First, we examine crowdsourcing approaches that engage medical students to collect manual annotation data. Our results show that a structured, collaborative approach with pathologist supervision is scalable; the resultant publicly-released BCSS and NuCLS datasets contain 20,000 and 200,000 annotations of tissue regions and nuclei, respectively. We show that medical students produce accurate annotations for predominant, visually distinctive structures and that algorithmic suggestions help scale and improve the accuracy of annotations.

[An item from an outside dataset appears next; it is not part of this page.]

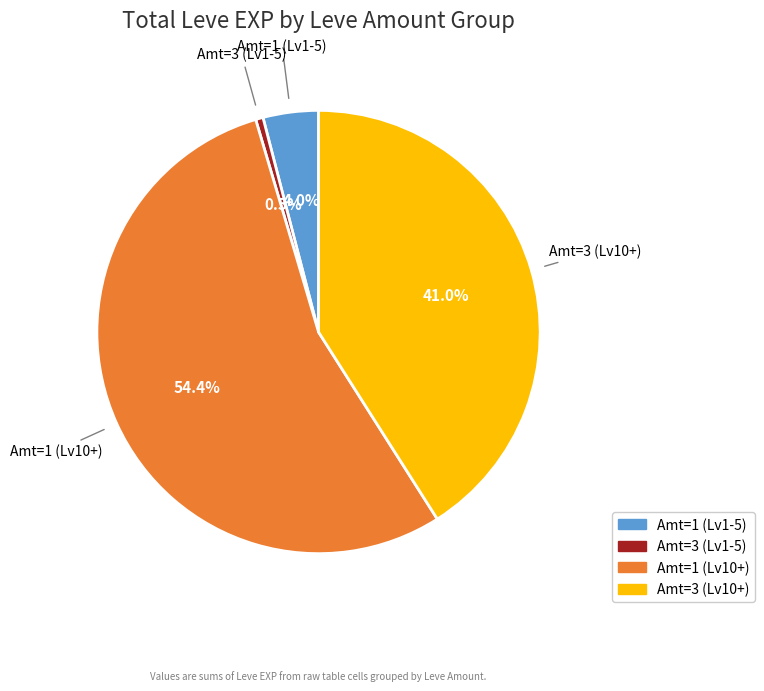

Does any single category account for the majority?

Yes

Second, we describe a set of CNN modeling approaches for the accurate delineation of histopathologic structures. We describe various improvements to enhance the performance of nucleus detection CNN models and introduce a technique called Decision Tree Approximation of Learned Embeddings, which helps explain CNN nucleus classifications without compromising prediction accuracy. Additionally, we offer consensus recommendations from the International Immuno-Oncology Working Group surrounding the computational detection of tumor-infiltrating lymphocytes, a critical emerging biomarker. Following these recommendations, we develop and validate a multi-scale CNN model that jointly detects tissue regions and nuclei, employing pre-defined biological constraints to improve accuracy.
Finally, we describe the development of a morphologic signature based on quantitative features extracted from computationally-delineated histopathologic regions and cells. This morphologic signature relies partly on a set of stromal features not captured by clinical guidelines for breast cancer grading, and has a stronger independent prognostic value.